• Monika Bassani

The Three A's: Anger Assertiveness Aggression

Updated: Apr 15

I have previously written a #blog on Anger and Rage, and yet many studies and theories are still conduct on this particular and very powerful #emotion. As far as these all three behaviours are express in social contest and interpersonal one there are also frequently and unhelpfully clumped together, particularly deemed to be so when the individual in cause is a girl or a woman. Let's no dare! Furthermore, however, all three are related to the word NO, a declarative, unapologetic declaration of one own opinion and needs, is not a word those women are thought to embrace. Allow me to clarify the following:

Assertiveness is an act of stating a position with confidence, it is a form of direct, clear and honest communication, and effective response to every day stressors, although being assertive means different meaning to different folks for some to be able to express the word NO is a major step.

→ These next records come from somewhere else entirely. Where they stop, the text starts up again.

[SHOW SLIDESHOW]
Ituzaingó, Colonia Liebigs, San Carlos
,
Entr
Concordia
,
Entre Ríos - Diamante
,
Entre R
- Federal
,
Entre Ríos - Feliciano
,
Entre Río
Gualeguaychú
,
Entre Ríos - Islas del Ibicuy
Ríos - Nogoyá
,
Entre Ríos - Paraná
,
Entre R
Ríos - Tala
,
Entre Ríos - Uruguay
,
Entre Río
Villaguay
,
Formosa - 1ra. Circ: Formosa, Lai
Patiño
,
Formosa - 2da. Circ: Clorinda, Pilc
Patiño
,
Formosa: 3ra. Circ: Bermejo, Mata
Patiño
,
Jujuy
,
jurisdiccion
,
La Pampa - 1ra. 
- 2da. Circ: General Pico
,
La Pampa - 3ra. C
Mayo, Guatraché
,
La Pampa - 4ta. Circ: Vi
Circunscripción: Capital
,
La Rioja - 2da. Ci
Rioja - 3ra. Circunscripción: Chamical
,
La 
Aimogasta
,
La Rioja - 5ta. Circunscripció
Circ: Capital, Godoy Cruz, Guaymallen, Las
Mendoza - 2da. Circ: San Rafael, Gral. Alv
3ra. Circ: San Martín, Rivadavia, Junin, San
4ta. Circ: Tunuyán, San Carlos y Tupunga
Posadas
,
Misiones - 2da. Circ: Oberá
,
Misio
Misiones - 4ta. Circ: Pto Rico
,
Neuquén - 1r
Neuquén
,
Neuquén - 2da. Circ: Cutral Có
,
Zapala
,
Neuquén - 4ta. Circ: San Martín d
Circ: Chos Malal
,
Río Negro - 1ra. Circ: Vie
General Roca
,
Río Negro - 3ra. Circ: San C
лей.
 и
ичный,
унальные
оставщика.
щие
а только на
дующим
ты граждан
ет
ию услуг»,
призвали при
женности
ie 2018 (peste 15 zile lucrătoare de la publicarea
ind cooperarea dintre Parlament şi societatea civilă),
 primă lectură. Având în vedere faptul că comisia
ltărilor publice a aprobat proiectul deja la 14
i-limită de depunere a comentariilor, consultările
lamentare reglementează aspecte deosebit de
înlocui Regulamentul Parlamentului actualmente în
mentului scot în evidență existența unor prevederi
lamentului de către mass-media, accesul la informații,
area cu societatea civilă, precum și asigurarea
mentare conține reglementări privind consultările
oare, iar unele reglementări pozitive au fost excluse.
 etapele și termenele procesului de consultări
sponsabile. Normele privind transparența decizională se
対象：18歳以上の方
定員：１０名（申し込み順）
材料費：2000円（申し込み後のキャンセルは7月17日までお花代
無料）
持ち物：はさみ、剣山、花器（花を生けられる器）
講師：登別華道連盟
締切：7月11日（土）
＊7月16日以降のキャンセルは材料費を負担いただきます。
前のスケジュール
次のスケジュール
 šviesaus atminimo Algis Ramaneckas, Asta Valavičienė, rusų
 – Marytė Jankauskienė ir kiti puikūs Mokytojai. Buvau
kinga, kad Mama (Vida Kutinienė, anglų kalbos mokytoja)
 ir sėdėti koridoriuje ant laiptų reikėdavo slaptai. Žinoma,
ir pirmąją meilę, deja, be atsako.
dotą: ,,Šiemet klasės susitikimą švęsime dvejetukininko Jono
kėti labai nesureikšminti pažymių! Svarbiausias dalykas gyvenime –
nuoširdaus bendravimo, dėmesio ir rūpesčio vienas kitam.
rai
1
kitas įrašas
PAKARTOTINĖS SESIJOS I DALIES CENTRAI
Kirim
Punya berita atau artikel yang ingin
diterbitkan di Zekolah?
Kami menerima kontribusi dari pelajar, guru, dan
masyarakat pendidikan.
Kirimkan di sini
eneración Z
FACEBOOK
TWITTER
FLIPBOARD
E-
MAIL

Aggression is a more direct confrontational behaviour, less civilised, but to many a degree a respectful one. One can be both assertive and aggressive in the meantime without being angry at all, conversely, to be angry but not aggressive either assertive, or of course depending on the context it has its meaning, its place. As my ancestors would remind me the root of word aggressive it stems from the Latin word aggredi meaning "to go forward".

Anger is the dark matter that permeates daily experiences, it includes strong negative emotions and unhappiness, furthermore, an inability to express anger healthy lead to a component of both depression and anxiety, self silencing is recognised to be a central aspect of depression.

Studies shows that assertiveness and aggression like anger displayed by women can be conflicting, because they suggest a woman' slack of interest in relenting, and women are expected to do just so. Professional women in a place of work that make demands on their rights to be met acquiesce more quickly and often than their male counterparts. Curiously enough these three words, so powerful and yet very defining upon the gender of the speaker are entangled in one meaning, the word Passionate.

Women particularly are described being passionate, whether they are angry or not, for speaking firmly and with determination, assertiveness, self confidence. While anger is an emotion generated by feeling passionate about an issue or a topic, being passionate encases the stereotype of an angry black woman, for example, who shows an attitude or an ugly humourless white woman, too, as well as sidestepping negative associating feelings with the word "angry".

Show your discomfort when you feel it, say NO! stop pleasing people. Your anger and assertiveness will challenge some people, those social conventions, Xmas do's and corporate meetings, take in your stride. Be Brave, Be Assertive, Be Angry!